A World Cup celebration without Pele?
Say it ain't so, Joao.
The possibility once seemed real because of a personal grudge between Pele and Joao Havelange, president of FIFA, soccer's international governing body.
But apparently the rift has cooled enough so that soccer's greatest name will be allowed to lend his legend to the World Cup effort in the United States.
Havelange would not allow Pele to participate in last December's World Cup draw at Las Vegas because Pele is embroiled in a lawsuit with Havelange's son-in-law, who is president of the Brazilian soccer federation.

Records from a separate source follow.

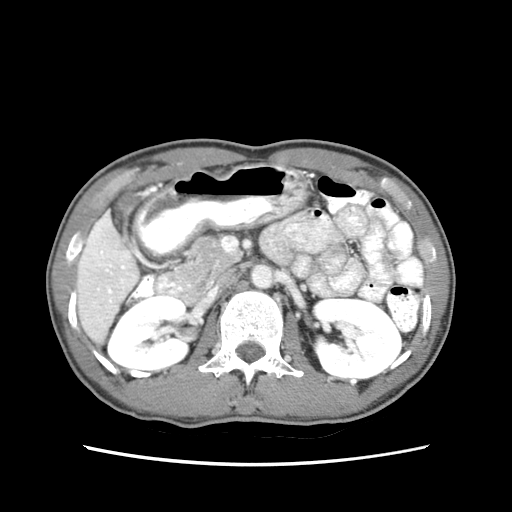
Contrast-enhanced abdominal CT (liver protocol), one axial slice. Slice 24 of 79 in the series (ordered by position). Reconstruction kernel STANDARD. Soft-tissue window (W 400 / L 40 HU). 2.5 mm slice thickness. 512 × 512 image matrix, field of view 320 × 320 mm. From the clinical record (not read from this slice): diagnosis: hepatocellular carcinoma (patient treated with transarterial chemoembolisation; whether this scan precedes or follows treatment is not stated here); TNM stage (as recorded): Stage-IIIB; Child-Pugh class: A; tumour differentiation: moderately differentiated.
Annotated regions visible in this slice (semi-automatically segmented with operator editing):
- liver parenchyma outside the tumour (the mass and vessels are separate outlines, so this box may not span the whole liver): bounding box [x1, y1, x2, y2] px = [76, 211, 138, 342]
- portal vein: [80, 212, 130, 305]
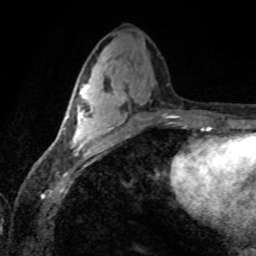
Breast MRI (dynamic contrast-enhanced), one axial slice. Slice 35 of 80 in the series (ordered by position). Cropped to one breast. Dynamic contrast-enhanced series, time point 2 of 8 at this slice position (early post-contrast). 1.5 T. TE 4.2 ms, TR 7.1 ms. 2 mm slice thickness. 256 × 256 image matrix. Female patient.
Annotated regions visible in this slice (semi-automatic segmentation, software-assisted and operator-edited):
- enhancing-tissue mask used for the functional tumour volume (all voxels passing the contrast-enhancement thresholds inside the analysis volume; usually the tumour): bounding box (x1, y1, x2, y2) in pixels: (64, 84, 109, 155)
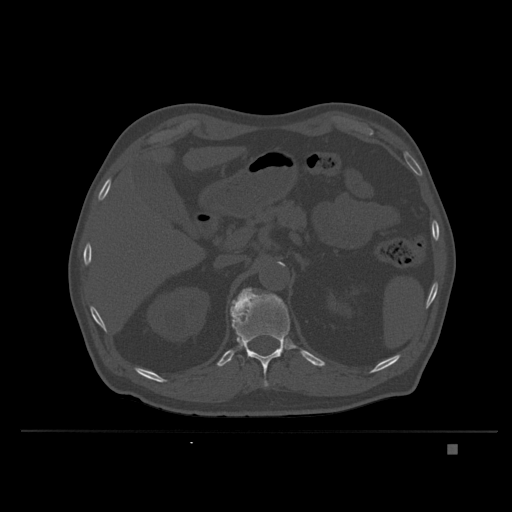
CT including the spine, one axial slice; position 157 of 435 along the scan axis; bone window (W 1800 / L 400 HU); 1.5 mm slice thickness; 512 × 512 image matrix. Male patient, age 73 years. From the clinical record (not read from this slice): primary cancer: skin.
Structures marked on this image (semi-automatically segmented with operator editing):
- T12 vertebra: bounding box <230,292,290,387> (left, top, right, bottom; pixels)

The dispute involves Pele's attempt to get television rights to the World Cup in Brazil, the country he helped lead to three World Cup titles.

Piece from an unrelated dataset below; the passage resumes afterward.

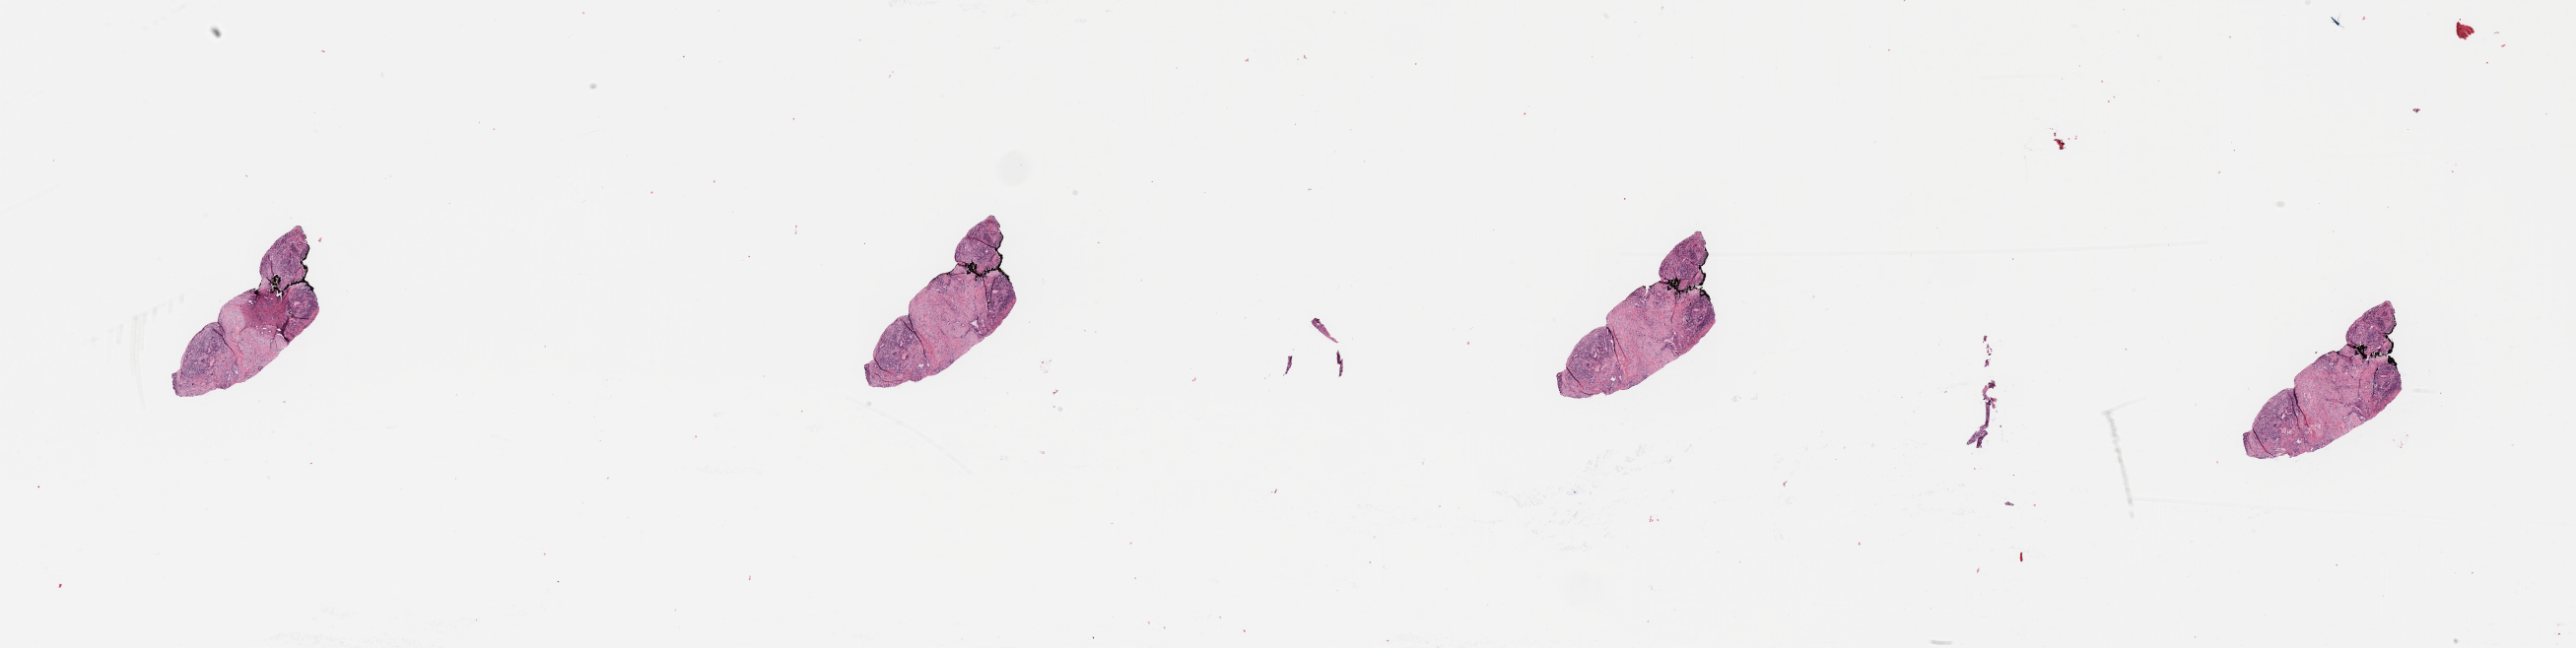
Digitized H&E tissue section (whole slide) — a low-resolution overview of the entire scanned area, about 41.3 x 10.4 mm. Tumour tissue sample, pancreas. Male, 78 y/o. Histologic grade: G2 (moderately differentiated).
Primary tumour site (as recorded): head. AJCC pathologic stage: IIB. Diagnosis: Infiltrating duct carcinoma, NOS.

According to Julio Mazzei, Pele's manager, Havelange and the soccer star made up at the CONCACAF convention at Trinidad and Tobago in April.
Pele was there as a guest speaker.
"When he walked to the stage, Dr. Havelange stood up," Mazzei said, explaining the situation as told to him by Pele. "He was there. He opened his hands and arms and walked toward Pele. I said to Pele, 'What happened?' He said. 'Professor, I could not avoid him. In front of everybody, we embraced. And we threw roses at each other. Havelange said for the good of soccer, we should be the same friends we were before.' "
Mazzei said the dispute between Pele and Havelange's son-in-law has not been resolved.
But the truce comes as a relief to World Cup USA.
"It wouldn't be a World Cup without Pele on the scene," Jim Trecker, senior vice president and press officer for the World Cup USA, said from New York.